What Americans want from corporations–what PR provides

A recent survey from Just Capital has some very timely findings given the state of society in this turbulent year. It also reflects some lessons and reminders for public relations professionals at the top of their organizations, and the top of their game.

Among the findings from the survey are that most Americans think companies should promote an economy that serves everyone, but only half believe companies actually do this. Another key outcome is that the public increasingly thinks companies should balance the interests of shareholders with customers and employees. Most interesting to me is the ranking of most important issues for 2020 that show a high ranking for things like fair wages and benefits, ethics, environment, diversity and job creation.

This public sentiment about corporate performance is further evidence of my constant emphasis that public relations is a management function.
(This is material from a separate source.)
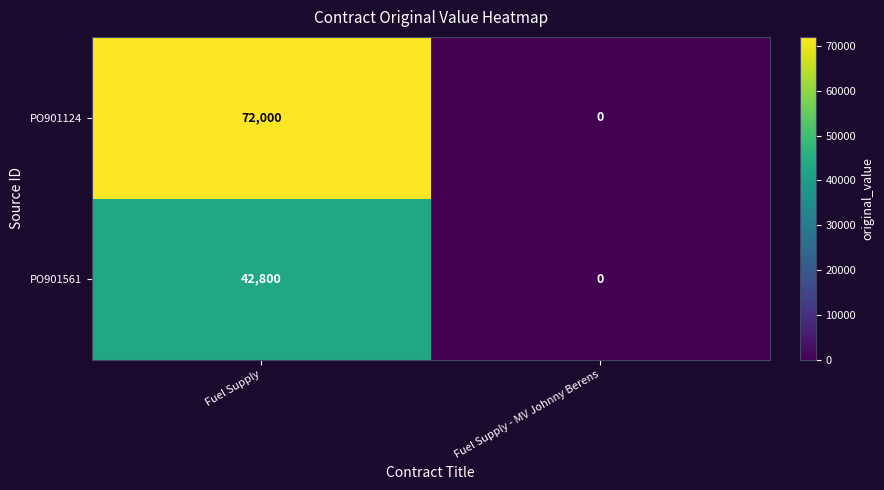

What is the difference between the highest and lowest values at Fuel Supply?

29200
Public relations is about maintaining mutually beneficial relationships with ALL publics. This sometimes means balancing competing interests between two publics, such as shareholders and employees, or customers and community. But the work of PR is to counsel management on policy to actually achieve this balance and not just proclamations to pay lip service to these notions. The publics are watching closely.

We are a century beyond the days of “press agentry” and the notion that PR is a mere tactical exercise to “raise awareness” or “get the word out” or put an organization in a “positive light.” Consider the emergence here in 2020 of terms and concepts that have been at the heart of enlightened public relations practice for years:

  • Stakeholder theory and stakeholder capitalism–the idea as I described above that public relations is concerned with far more than the news media, and more even than customers, to include shareholders, employees, community members and more;
  • ESG–environmental, social, and corporate governance are the integrated concern of companies, and in particular CCOs (chief communications officers) and those who lead the public relations for organizations;
  • Conscious capitalism–the philosophy that economic interests are bound in social interests and ethical practice;
  • Sustainability–many public relations professionals produce sustainability annual reports or include the “triple bottom line” of people, place and profits in their metrics;
  • PurposeCorporate purpose goes beyond mission to stress not only a company’s interest but its positive impact on the world (what old economists call “positive externalities”).

Once again, what the public says it wants of companies and all the associated trendy management buzz words are what good public relations has done and is poised to do now. Listen to publics. Learn what they want. Creatively and ethically devise ways to balance organizational interests with those of all publics. It sounds trite, but work together for common good.

The intersection of normative theory and actual practice in public relations is upon us. I just hope that future surveys will show that people and executives will realize that this movement is something long called “public relations.”